#### Action item:
Turn everything from the start of the records down to the line that contains "keinen Einf", that line included, into a numbered list, skipping any blank lines.

#### Entries provided:
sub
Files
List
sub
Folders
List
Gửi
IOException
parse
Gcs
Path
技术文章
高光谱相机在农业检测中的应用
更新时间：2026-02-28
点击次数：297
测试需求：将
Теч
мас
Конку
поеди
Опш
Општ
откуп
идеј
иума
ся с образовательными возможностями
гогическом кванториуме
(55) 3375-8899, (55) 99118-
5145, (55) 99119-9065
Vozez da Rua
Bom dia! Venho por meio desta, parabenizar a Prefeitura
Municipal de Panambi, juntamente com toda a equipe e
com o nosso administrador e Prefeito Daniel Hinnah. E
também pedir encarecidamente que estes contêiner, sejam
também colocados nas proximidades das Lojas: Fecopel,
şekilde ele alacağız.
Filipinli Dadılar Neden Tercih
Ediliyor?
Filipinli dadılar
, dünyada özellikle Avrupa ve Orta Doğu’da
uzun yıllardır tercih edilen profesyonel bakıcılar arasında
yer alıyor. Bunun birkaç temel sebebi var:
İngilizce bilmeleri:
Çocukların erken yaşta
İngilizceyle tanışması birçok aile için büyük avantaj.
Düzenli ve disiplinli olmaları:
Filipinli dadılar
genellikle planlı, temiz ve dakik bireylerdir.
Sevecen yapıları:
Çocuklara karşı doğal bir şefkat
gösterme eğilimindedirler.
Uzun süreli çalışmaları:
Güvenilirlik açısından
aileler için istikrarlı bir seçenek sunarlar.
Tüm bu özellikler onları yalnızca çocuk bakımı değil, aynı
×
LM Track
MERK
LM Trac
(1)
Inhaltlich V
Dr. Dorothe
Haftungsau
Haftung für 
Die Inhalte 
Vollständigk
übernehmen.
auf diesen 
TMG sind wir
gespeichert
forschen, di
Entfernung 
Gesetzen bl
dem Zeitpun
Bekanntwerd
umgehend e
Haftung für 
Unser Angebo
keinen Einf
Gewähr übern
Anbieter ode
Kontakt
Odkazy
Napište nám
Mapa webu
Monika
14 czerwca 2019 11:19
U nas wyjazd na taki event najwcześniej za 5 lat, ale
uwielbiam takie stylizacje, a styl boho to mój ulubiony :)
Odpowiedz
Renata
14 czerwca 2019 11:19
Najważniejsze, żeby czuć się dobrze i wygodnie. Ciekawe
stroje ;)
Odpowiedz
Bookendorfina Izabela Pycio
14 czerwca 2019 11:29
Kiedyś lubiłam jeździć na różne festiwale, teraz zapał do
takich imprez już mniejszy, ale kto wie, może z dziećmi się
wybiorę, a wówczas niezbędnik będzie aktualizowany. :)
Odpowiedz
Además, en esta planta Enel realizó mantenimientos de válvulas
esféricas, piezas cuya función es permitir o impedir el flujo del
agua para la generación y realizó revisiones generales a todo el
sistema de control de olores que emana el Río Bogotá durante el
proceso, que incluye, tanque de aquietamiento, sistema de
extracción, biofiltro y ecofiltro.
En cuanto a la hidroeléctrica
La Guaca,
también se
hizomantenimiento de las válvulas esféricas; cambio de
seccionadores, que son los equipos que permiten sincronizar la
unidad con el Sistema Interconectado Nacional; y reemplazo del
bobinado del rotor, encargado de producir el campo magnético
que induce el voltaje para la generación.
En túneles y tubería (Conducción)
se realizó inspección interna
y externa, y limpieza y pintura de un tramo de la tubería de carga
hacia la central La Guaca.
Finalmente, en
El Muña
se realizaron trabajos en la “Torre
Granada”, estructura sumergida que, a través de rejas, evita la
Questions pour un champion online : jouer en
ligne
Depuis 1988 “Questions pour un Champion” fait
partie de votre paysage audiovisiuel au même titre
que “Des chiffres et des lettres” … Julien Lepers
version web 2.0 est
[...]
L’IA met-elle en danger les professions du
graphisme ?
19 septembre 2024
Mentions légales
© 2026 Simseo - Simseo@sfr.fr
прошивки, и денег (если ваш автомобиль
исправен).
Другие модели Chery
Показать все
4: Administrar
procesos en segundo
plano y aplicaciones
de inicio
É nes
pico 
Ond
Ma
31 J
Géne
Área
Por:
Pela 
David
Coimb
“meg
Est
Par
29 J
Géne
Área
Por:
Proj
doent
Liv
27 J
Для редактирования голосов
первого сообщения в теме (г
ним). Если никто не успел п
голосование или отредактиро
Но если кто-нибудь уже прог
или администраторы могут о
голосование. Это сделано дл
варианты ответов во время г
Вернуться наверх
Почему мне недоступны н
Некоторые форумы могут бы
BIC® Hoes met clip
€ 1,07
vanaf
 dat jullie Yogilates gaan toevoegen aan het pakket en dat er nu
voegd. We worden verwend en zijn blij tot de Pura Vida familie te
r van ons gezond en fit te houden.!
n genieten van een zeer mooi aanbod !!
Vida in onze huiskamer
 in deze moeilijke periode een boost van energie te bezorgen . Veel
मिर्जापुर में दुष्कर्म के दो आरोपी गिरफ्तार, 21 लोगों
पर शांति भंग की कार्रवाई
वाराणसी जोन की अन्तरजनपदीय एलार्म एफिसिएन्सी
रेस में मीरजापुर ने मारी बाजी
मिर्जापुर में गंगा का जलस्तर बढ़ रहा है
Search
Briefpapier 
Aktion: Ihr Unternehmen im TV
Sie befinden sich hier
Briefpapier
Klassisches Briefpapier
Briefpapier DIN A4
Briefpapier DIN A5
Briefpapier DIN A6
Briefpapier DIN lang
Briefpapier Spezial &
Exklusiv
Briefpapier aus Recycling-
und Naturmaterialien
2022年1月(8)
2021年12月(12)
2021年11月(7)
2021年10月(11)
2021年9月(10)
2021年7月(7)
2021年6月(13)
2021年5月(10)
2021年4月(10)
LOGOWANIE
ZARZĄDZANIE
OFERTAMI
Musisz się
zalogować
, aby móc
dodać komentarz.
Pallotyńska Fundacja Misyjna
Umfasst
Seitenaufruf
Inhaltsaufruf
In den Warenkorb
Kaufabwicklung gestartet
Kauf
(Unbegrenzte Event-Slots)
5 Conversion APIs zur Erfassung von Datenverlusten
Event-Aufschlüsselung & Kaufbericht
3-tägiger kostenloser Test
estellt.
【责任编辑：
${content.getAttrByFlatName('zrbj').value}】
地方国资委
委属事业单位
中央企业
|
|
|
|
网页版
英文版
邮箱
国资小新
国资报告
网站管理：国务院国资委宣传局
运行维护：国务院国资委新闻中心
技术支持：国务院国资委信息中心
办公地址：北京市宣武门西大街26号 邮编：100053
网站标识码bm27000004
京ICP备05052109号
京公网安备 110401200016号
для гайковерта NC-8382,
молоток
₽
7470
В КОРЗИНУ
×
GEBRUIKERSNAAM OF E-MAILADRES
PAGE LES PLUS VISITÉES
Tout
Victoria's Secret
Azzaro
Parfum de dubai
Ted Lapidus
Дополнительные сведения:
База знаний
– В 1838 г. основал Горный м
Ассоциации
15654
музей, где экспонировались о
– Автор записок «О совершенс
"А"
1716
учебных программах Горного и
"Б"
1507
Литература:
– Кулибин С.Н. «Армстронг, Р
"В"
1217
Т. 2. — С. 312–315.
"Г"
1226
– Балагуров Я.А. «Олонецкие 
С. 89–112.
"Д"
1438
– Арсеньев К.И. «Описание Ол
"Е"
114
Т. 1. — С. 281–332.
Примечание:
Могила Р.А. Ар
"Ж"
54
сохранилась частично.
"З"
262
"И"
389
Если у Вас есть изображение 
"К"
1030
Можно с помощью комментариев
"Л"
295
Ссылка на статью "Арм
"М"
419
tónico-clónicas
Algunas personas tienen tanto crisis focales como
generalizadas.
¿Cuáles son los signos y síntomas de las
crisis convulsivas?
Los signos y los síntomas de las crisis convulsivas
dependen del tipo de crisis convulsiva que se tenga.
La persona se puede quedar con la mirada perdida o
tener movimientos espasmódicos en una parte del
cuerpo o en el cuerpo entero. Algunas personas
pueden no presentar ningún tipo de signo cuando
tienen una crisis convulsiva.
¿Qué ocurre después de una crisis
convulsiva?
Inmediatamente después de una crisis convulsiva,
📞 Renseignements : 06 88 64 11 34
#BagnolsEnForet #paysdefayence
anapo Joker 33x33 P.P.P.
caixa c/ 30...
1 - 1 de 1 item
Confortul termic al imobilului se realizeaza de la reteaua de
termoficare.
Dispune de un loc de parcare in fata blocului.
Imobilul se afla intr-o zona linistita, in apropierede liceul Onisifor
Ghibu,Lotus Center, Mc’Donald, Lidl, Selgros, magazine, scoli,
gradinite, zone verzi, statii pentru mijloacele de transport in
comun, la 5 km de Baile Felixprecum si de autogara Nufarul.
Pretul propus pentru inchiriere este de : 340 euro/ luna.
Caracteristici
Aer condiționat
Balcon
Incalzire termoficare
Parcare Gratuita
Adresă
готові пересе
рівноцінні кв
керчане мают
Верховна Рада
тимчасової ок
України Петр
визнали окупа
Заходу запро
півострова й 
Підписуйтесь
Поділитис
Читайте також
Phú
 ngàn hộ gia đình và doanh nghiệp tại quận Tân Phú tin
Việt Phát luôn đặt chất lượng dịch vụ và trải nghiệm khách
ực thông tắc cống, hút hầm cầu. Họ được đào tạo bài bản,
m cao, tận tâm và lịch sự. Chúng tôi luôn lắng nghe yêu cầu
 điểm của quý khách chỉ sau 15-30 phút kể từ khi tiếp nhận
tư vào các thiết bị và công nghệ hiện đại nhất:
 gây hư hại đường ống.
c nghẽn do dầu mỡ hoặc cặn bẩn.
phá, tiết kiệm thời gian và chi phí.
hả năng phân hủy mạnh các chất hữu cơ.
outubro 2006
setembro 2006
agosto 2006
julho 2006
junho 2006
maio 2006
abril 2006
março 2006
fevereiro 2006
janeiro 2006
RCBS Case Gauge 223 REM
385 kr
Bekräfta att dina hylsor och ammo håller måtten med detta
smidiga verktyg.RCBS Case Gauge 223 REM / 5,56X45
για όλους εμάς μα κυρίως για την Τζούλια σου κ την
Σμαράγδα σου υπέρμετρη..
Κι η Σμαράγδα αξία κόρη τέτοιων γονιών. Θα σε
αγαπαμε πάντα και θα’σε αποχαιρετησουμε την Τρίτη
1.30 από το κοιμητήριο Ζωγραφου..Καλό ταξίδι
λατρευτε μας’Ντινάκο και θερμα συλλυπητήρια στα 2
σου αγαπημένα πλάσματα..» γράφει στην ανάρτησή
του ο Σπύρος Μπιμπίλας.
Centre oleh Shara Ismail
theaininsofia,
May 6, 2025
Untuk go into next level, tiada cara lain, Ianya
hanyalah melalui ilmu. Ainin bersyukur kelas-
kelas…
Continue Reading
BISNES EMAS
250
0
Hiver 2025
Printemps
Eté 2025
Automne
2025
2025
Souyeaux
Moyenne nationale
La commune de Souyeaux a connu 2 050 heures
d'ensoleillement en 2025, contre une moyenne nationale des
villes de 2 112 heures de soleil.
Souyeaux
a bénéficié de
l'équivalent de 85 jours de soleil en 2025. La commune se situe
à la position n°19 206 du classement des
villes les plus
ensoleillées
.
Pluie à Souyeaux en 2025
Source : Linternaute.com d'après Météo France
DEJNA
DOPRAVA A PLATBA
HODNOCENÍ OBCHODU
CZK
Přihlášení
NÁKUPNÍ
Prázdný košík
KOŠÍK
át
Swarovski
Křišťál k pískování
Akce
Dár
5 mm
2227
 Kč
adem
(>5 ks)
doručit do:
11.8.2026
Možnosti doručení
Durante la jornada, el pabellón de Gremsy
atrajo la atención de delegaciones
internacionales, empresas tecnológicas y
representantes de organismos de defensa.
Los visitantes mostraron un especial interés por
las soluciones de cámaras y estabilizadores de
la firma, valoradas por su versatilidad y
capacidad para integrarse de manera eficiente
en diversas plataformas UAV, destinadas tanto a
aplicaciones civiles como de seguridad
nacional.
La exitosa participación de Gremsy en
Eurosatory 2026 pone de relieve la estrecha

#### Answer to this problem:
1. sub
2. Files
3. List
4. sub
5. Folders
6. List
7. Gửi
8. IOException
9. parse
10. Gcs
11. Path
12. 技术文章
13. 高光谱相机在农业检测中的应用
14. 更新时间：2026-02-28
15. 点击次数：297
16. 测试需求：将
17. Теч
18. мас
19. Конку
20. поеди
21. Опш
22. Општ
23. откуп
24. идеј
25. иума
26. ся с образовательными возможностями
27. гогическом кванториуме
28. (55) 3375-8899, (55) 99118-
29. 5145, (55) 99119-9065
30. Vozez da Rua
31. Bom dia! Venho por meio desta, parabenizar a Prefeitura
32. Municipal de Panambi, juntamente com toda a equipe e
33. com o nosso administrador e Prefeito Daniel Hinnah. E
34. também pedir encarecidamente que estes contêiner, sejam
35. também colocados nas proximidades das Lojas: Fecopel,
36. şekilde ele alacağız.
37. Filipinli Dadılar Neden Tercih
38. Ediliyor?
39. Filipinli dadılar
40. , dünyada özellikle Avrupa ve Orta Doğu’da
41. uzun yıllardır tercih edilen profesyonel bakıcılar arasında
42. yer alıyor. Bunun birkaç temel sebebi var:
43. İngilizce bilmeleri:
44. Çocukların erken yaşta
45. İngilizceyle tanışması birçok aile için büyük avantaj.
46. Düzenli ve disiplinli olmaları:
47. Filipinli dadılar
48. genellikle planlı, temiz ve dakik bireylerdir.
49. Sevecen yapıları:
50. Çocuklara karşı doğal bir şefkat
51. gösterme eğilimindedirler.
52. Uzun süreli çalışmaları:
53. Güvenilirlik açısından
54. aileler için istikrarlı bir seçenek sunarlar.
55. Tüm bu özellikler onları yalnızca çocuk bakımı değil, aynı
56. ×
57. LM Track
58. MERK
59. LM Trac
60. (1)
61. Inhaltlich V
62. Dr. Dorothe
63. Haftungsau
64. Haftung für 
65. Die Inhalte 
66. Vollständigk
67. übernehmen.
68. auf diesen 
69. TMG sind wir
70. gespeichert
71. forschen, di
72. Entfernung 
73. Gesetzen bl
74. dem Zeitpun
75. Bekanntwerd
76. umgehend e
77. Haftung für 
78. Unser Angebo
79. keinen Einf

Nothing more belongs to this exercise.